Buttercups (Ranunculus bulbosus) grow wild throughout Maine and can be found in sunny areas in fields or pastures or along roadsides. These cheery flowers produce a mass of sunny yellow blooms on thin, branched stalks that reach a height of one to two feet. Blooms range in size from .5 to 1.2 inches, depending on the health of the plant and its location.
Blooms appear in early summer, typically at the same time as the ox-eye daisy, setting fields and roadsides aglow with color. Bees and butterflies frequent buttercups creating graceful movement and color in wildflower gardens.
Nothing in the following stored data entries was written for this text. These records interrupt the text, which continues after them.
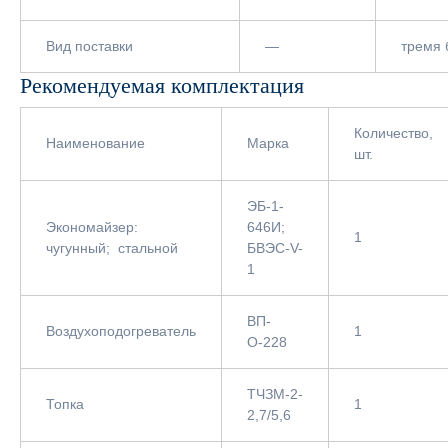
Вид поставки
—
тремя 
Рекомендуемая комплектация
Количество,
Наименование
Марка
шт.
ЭБ-1-
Экономайзер:
646И;
1
чугунный; стальной
БВЭС-V-
1
ВП-
Воздухоподогреватель
1
О-228
ТЧЗМ-2-
Топка
1
2,7/5,6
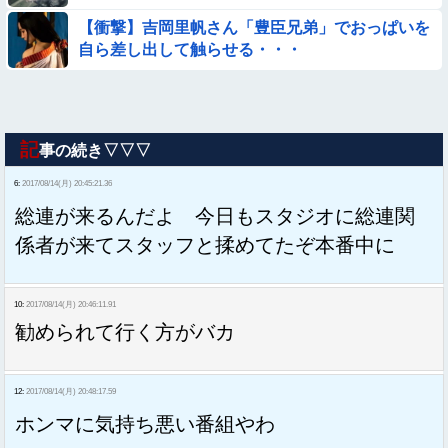
【衝撃】吉岡里帆さん「豊臣兄弟」でおっぱいを
自ら差し出して触らせる・・・
記
事の続き▽▽▽
6:
2017/08/14(月) 20:45:21.36
総連が来るんだよ 今日もスタジオに総連関
係者が来てスタッフと揉めてたぞ本番中に
10:
2017/08/14(月) 20:46:11.91
勧められて行く方がバカ
12:
2017/08/14(月) 20:48:17.59
ホンマに気持ち悪い番組やわ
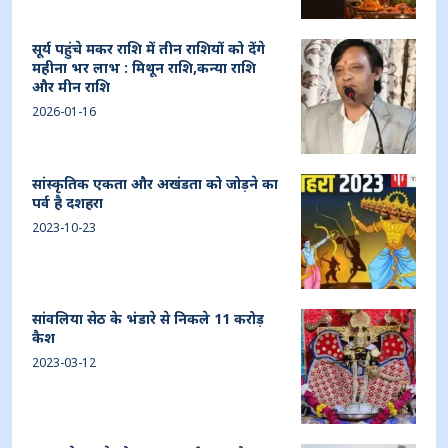
सूर्य पहुंचे मकर राशि में तीन राशियों को देंगे
महीना भर लाभ : मिथून राशि,कन्या राशि
और मीन राशि
2026-01-16
सांस्कृतिक एकता और अखंडता को जोड़ने का
पर्व है दशहरा
2023-10-23
सांवलिया सेठ के भंडारे से निकले 11 करोड़
कैश
2023-03-12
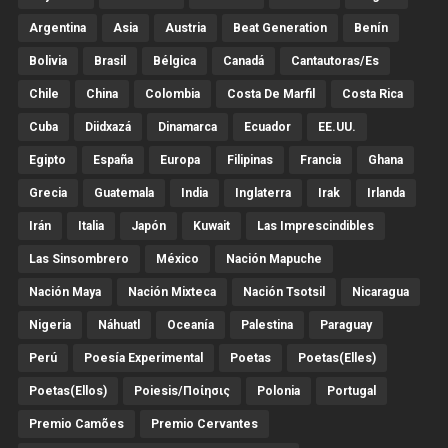
Argentina
Asia
Austria
Beat Generation
Benín
Bolivia
Brasil
Bélgica
Canadá
Cantautoras/es
Chile
China
Colombia
Costa De Marfil
Costa Rica
Cuba
Diidxazá
Dinamarca
Ecuador
EE.UU.
Egipto
España
Europa
Filipinas
Francia
Ghana
Grecia
Guatemala
India
Inglaterra
Irak
Irlanda
Irán
Italia
Japón
Kuwait
Las Imprescindibles
Las Sinsombrero
México
Nación Mapuche
Nación Maya
Nación Mixteca
Nación Tsotsil
Nicaragua
Nigeria
Náhuatl
Oceanía
Palestina
Paraguay
Perú
Poesía Experimental
Poetas
Poetas(Elles)
Poetas(Ellos)
Poiesis/ποίησις
Polonia
Portugal
Premio Camões
Premio Cervantes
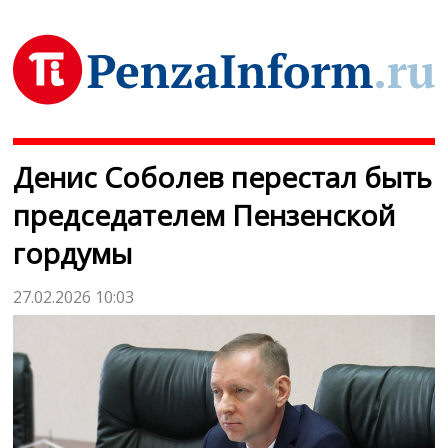
Денис Соболев перестал быть
председателем Пензенской
гордумы
27.02.2026 10:03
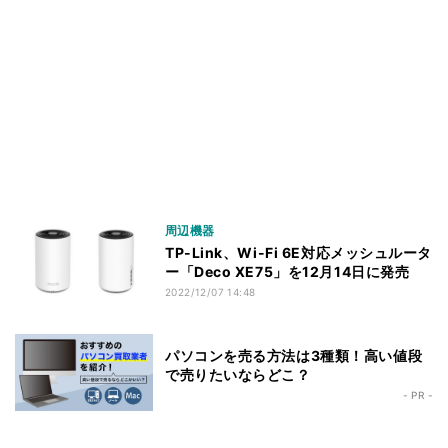
周辺機器
TP-Link、Wi-Fi 6E対応メッシュルータ
ー「Deco XE75」を12月14日に発売
2022/12/07 14:48
パソコンを売る方法は3種類！高い値段
で売りたいならどこ？
- PR -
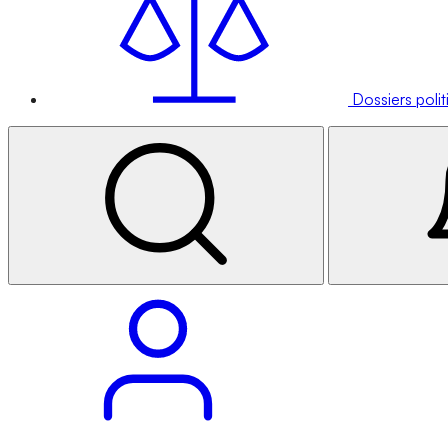
Dossiers poli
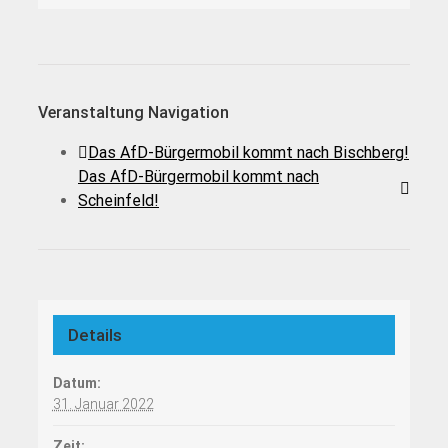
Veranstaltung Navigation
Das AfD-Bürgermobil kommt nach Bischberg!
Das AfD-Bürgermobil kommt nach
Scheinfeld!
Details
Datum:
31. Januar 2022
Zeit:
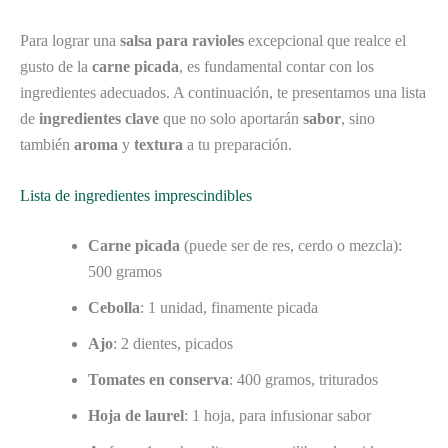
Para lograr una
salsa para ravioles
excepcional que realce el
gusto de la
carne picada
, es fundamental contar con los
ingredientes adecuados. A continuación, te presentamos una lista
de
ingredientes clave
que no solo aportarán
sabor
, sino
también
aroma
y
textura
a tu preparación.
Lista de ingredientes imprescindibles
Carne picada
(puede ser de res, cerdo o mezcla):
500 gramos
Cebolla
: 1 unidad, finamente picada
Ajo
: 2 dientes, picados
Tomates en conserva
: 400 gramos, triturados
Hoja de laurel
: 1 hoja, para infusionar sabor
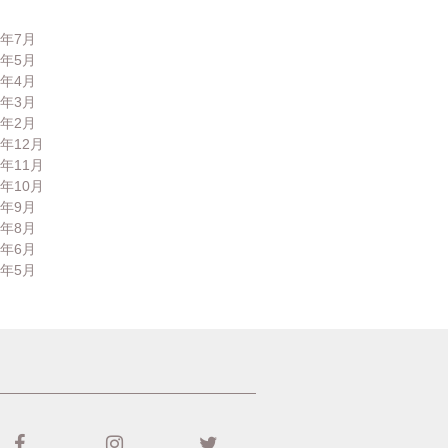
6年7月
6年5月
6年4月
6年3月
6年2月
5年12月
5年11月
5年10月
5年9月
5年8月
5年6月
5年5月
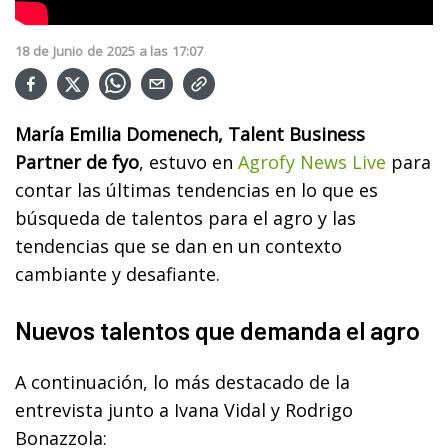
18
de
Junio
de
2025
a las
17:07
María Emilia Domenech, Talent Business
Partner de fyo
, estuvo en
Agrofy News Live
para
contar las últimas tendencias en lo que es
búsqueda de talentos para el agro y las
tendencias que se dan en un contexto
cambiante y desafiante.
Nuevos talentos que demanda el agro
A continuación, lo más destacado de la
entrevista junto a Ivana Vidal y Rodrigo
Bonazzola:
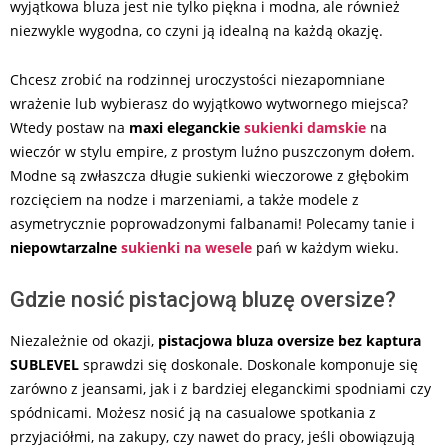
wyjątkowa bluza jest nie tylko piękna i modna, ale również
niezwykle wygodna, co czyni ją idealną na każdą okazję.
Chcesz zrobić na rodzinnej uroczystości niezapomniane
wrażenie lub wybierasz do wyjątkowo wytwornego miejsca?
Wtedy postaw na
maxi eleganckie
sukienki damskie
na
wieczór w stylu empire, z prostym luźno puszczonym dołem.
Modne są zwłaszcza długie sukienki wieczorowe z głębokim
rozcięciem na nodze i marzeniami, a także modele z
asymetrycznie poprowadzonymi falbanami! Polecamy tanie i
niepowtarzalne
sukienki na wesele
pań w każdym wieku.
Gdzie nosić pistacjową bluzę oversize?
Niezależnie od okazji,
pistacjowa bluza oversize bez kaptura
SUBLEVEL
sprawdzi się doskonale. Doskonale komponuje się
zarówno z jeansami, jak i z bardziej eleganckimi spodniami czy
spódnicami. Możesz nosić ją na casualowe spotkania z
przyjaciółmi, na zakupy, czy nawet do pracy, jeśli obowiązują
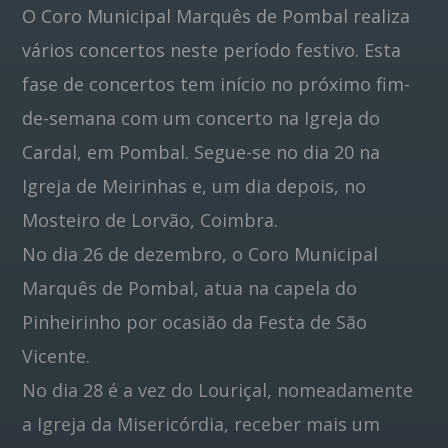
O Coro Municipal Marquês de Pombal realiza
vários concertos neste período festivo. Esta
Pinterest
fase de concertos tem início no próximo fim-
de-semana com um concerto na Igreja do
Cardal, em Pombal. Segue-se no dia 20 na
Igreja de Meirinhas e, um dia depois, no
Mosteiro de Lorvão, Coimbra.
No dia 26 de dezembro, o Coro Municipal
Marquês de Pombal, atua na capela do
Pinheirinho por ocasião da Festa de São
Vicente.
No dia 28 é a vez do Louriçal, nomeadamente
a Igreja da Misericórdia, receber mais um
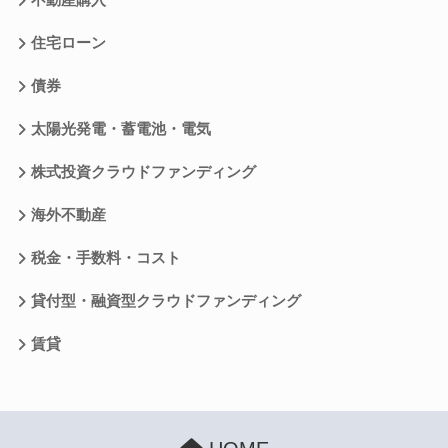
不動産購入
住宅ローン
債券
太陽光発電・蓄電池・電気
株式投資クラウドファンディング
海外不動産
税金・手数料・コスト
貸付型・融資型クラウドファンディング
賃貸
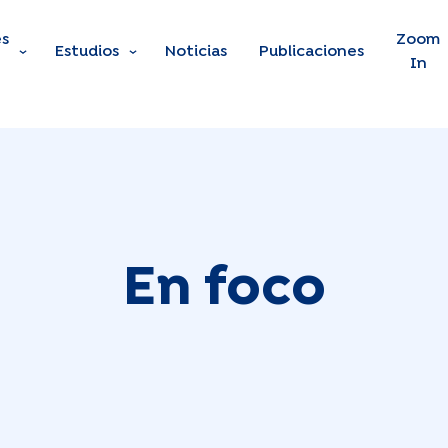
s
Skip to main content
Zoom
Estudios
Noticias
Publicaciones
In
En foco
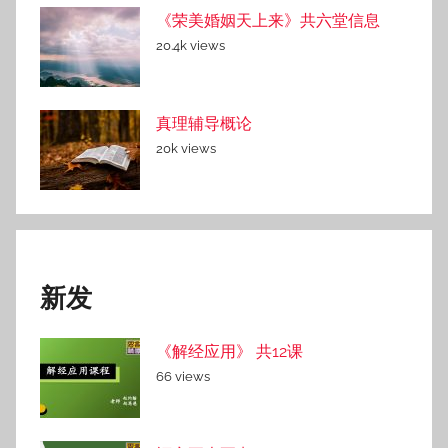
《荣美婚姻天上来》共六堂信息
20.4k views
真理辅导概论
20k views
新发
《解经应用》 共12课
66 views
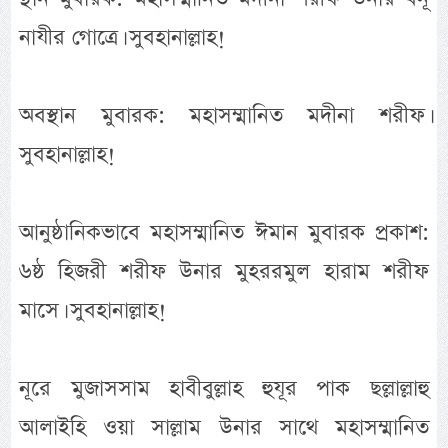
নাযীর গোত্রে। সুবহানাল্লাহ!
অবস্থান মুবারক: মহাসম্মানিত মদীনা শরীফ।
সুবহানাল্লাহ!
আনুষ্ঠানিকভাবে মহাসম্মানিত ঈমান মুবারক প্রকাশ:
৬ষ্ঠ হিজরী শরীফ উনার মুহররমুল হারাম শরীফ
মাসে। সুবহানাল্লাহ!
নূরে মুজাসসাম হাবীবুল্লাহ হুযূর পাক ছল্লাল্লাহু
আলাইহি ওয়া সাল্লাম উনার সাথে মহাসম্মানিত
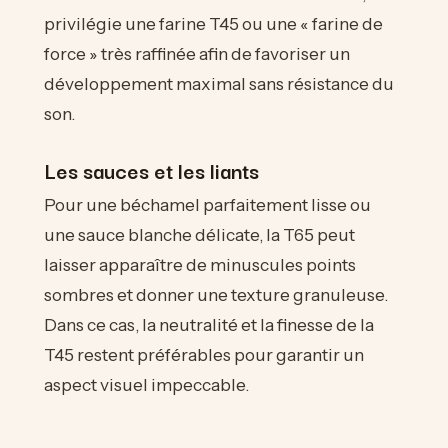
privilégie une farine T45 ou une « farine de
force » très raffinée afin de favoriser un
développement maximal sans résistance du
son.
Les sauces et les liants
Pour une béchamel parfaitement lisse ou
une sauce blanche délicate, la T65 peut
laisser apparaître de minuscules points
sombres et donner une texture granuleuse.
Dans ce cas, la neutralité et la finesse de la
T45 restent préférables pour garantir un
aspect visuel impeccable.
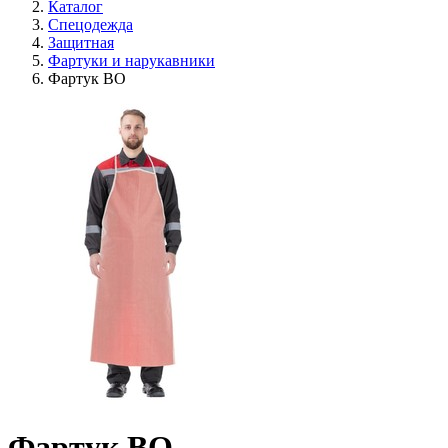
Каталог
Спецодежда
Защитная
Фартуки и нарукавники
Фартук ВО
Фартук ВО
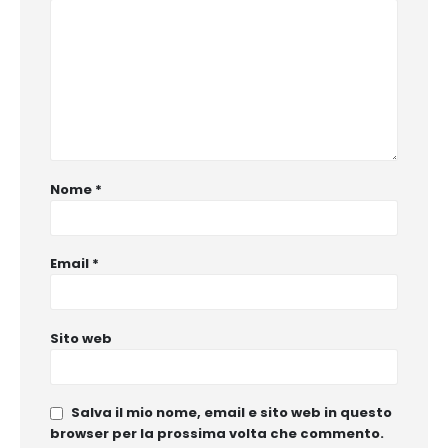
Nome
*
Email
*
Sito web
Salva il mio nome, email e sito web in questo
browser per la prossima volta che commento.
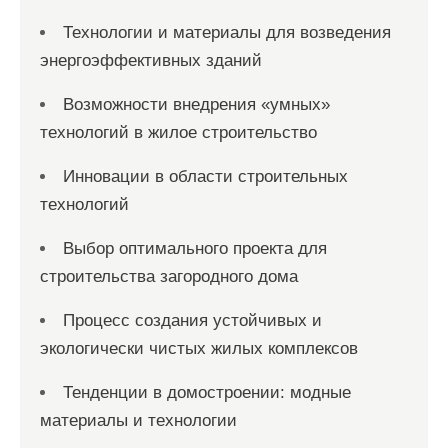
Технологии и материалы для возведения
энергоэффективных зданий
Возможности внедрения «умных»
технологий в жилое строительство
Инновации в области строительных
технологий
Выбор оптимального проекта для
строительства загородного дома
Процесс создания устойчивых и
экологически чистых жилых комплексов
Тенденции в домостроении: модные
материалы и технологии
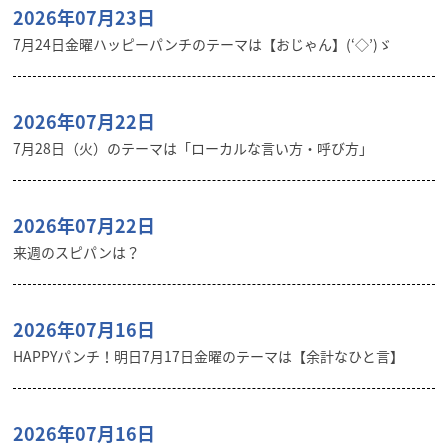
2026年07月23日
7月24日金曜ハッピーパンチのテーマは【おじゃん】(‘◇’)ゞ
2026年07月22日
7月28日（火）のテーマは「ローカルな言い方・呼び方」
2026年07月22日
来週のスピパンは？
2026年07月16日
HAPPYパンチ！明日7月17日金曜のテーマは【余計なひと言】
2026年07月16日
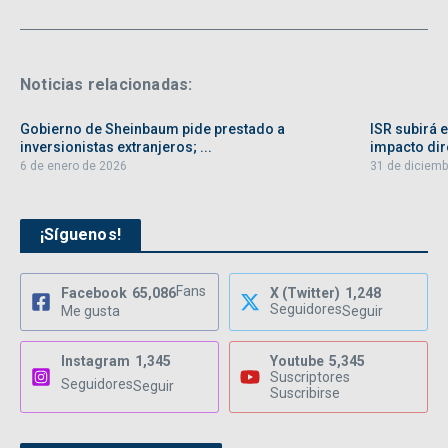
Noticias relacionadas:
Gobierno de Sheinbaum pide prestado a
ISR subirá 
inversionistas extranjeros; ...
impacto dire
6 de enero de 2026
31 de diciemb
¡Síguenos!
Fans
Facebook
65,086
X (Twitter)
1,248
Seguidores
Me gusta
Seguir
Instagram
1,345
Youtube
5,345
Suscriptores
Seguidores
Seguir
Suscribirse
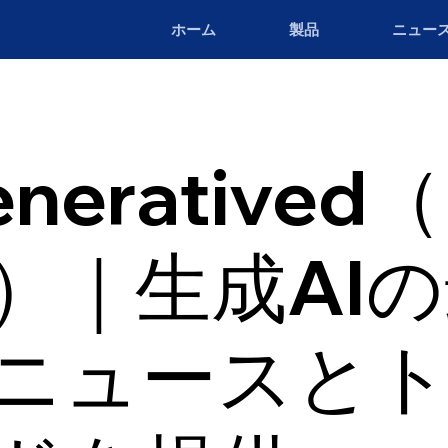
ホーム
製品
ニュー
neratived
a）｜生成AI
ニュースと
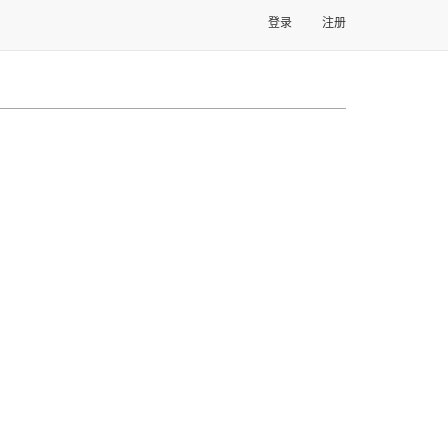
登录
注册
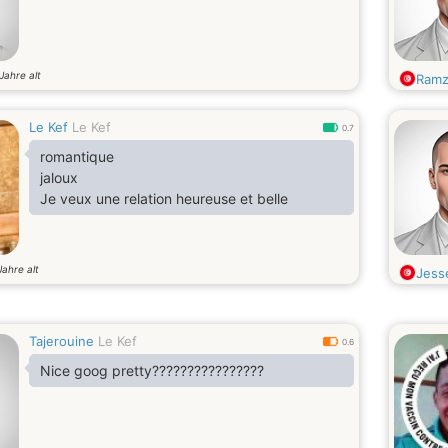
Jahre alt
Ramzii
Le Kef
Le Kef
0.7
romantique
jaloux
Je veux une relation heureuse et belle
Jahre alt
Jess
Tajerouine
Le Kef
0.6
Nice goog pretty????????????????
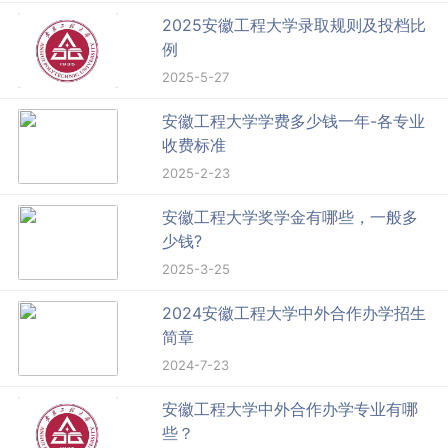
2025安徽工程大学录取规则及投档比
例
2025-5-27
安徽工程大学学费多少钱一年-各专业
收费标准
2025-2-23
安徽工程大学奖学金有哪些，一般多
少钱?
2025-3-25
2024安徽工程大学中外合作办学招生
简章
2024-7-23
安徽工程大学中外合作办学专业有哪
些？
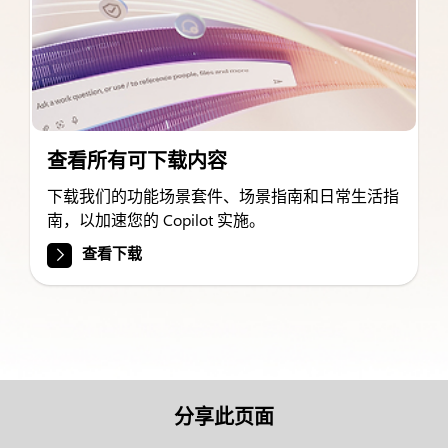
查看所有可下载内容
下载我们的功能场景套件、场景指南和日常生活指
南，以加速您的 Copilot 实施。
查看下载
分享此页面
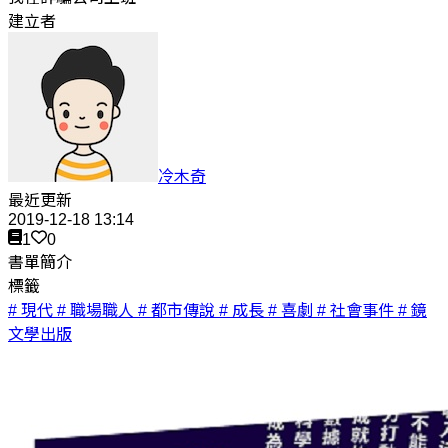
建立者
冷木奇
最近更新
2019-12-18 13:14
1
0
書單簡介
標籤
# 現代
# 職場職人
# 都市傳說
# 成長
# 喜劇
# 社會事件
# 鏡
文學出版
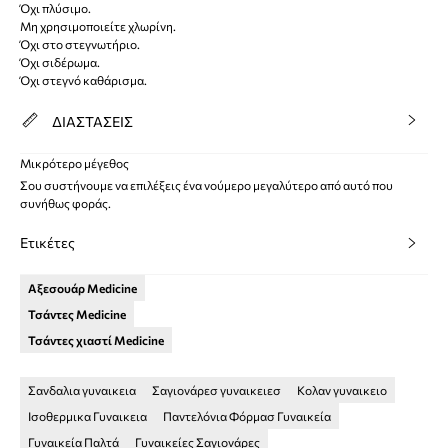
Όχι πλύσιμο.
Μη χρησιμοποιείτε χλωρίνη.
Όχι στο στεγνωτήριο.
Όχι σιδέρωμα.
Όχι στεγνό καθάρισμα.
ΔΙΑΣΤΑΣΕΙΣ
Μικρότερο μέγεθος
Σου συστήνουμε να επιλέξεις ένα νούμερο μεγαλύτερο από αυτό που
συνήθως φοράς.
Ετικέτες
Αξεσουάρ Medicine
Τσάντες Medicine
Τσάντες χιαστί Medicine
Σανδαλια γυναικεια
Σαγιονάρεσ γυναικειεσ
Κολαν γυναικειο
Ισοθερμικα Γυναικεια
Παντελόνια Φόρμασ Γυναικεία
Γυναικεία Παλτά
Γυναικείες Σαγιονάρες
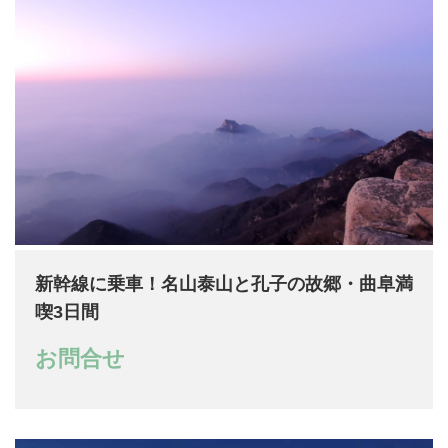
新幹線に乗車！名山泰山と孔子の故郷・曲阜満
喫3日間
お問合せ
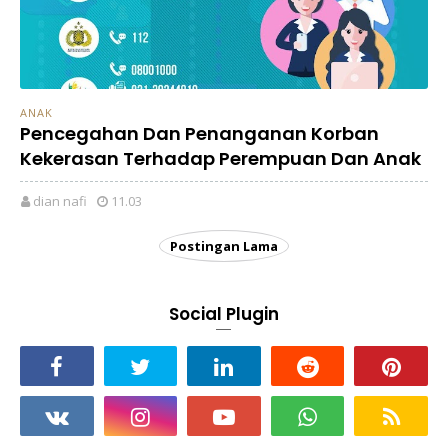
ANAK
Pencegahan Dan Penanganan Korban
Kekerasan Terhadap Perempuan Dan Anak
dian nafi
11.03
Postingan Lama
Social Plugin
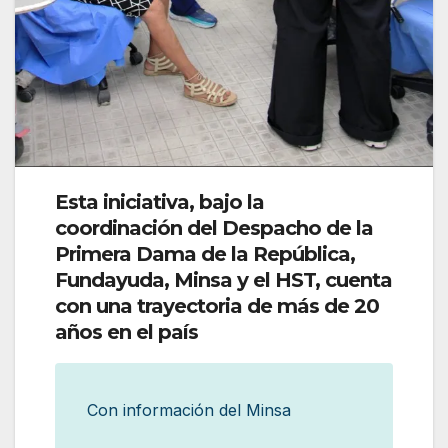
Esta iniciativa, bajo la
coordinación del Despacho de la
Primera Dama de la República,
Fundayuda, Minsa y el HST, cuenta
con una trayectoria de más de 20
años en el país
Con información del Minsa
Buttercups thrive in evenly-moist soil, but tolerate dry, sandy soil as well. These hardy wildflowers are a carefree addition to wildflower gardens. According to the USDA Plant Database, buttercups grow throughout the Eastern Coast of the United States.
Buttercups do not hold up well as cut flowers, as the petals drop quickly. Reserve these beautiful Maine wildflowers for the center of flowerbeds, as borders or along fences for a showy display of brilliant yellow in early summer.
Buttercups are a favorite with children as a tool to determine if their friends like butter. You can find this endearing little rhyme here.
Beware! According to the ASPCA, buttercups are toxic to cats, dogs and horses. They may cause vomiting, diarrhea, and depression. They may cause a wobbly gait, hyper-salivation and anorexia.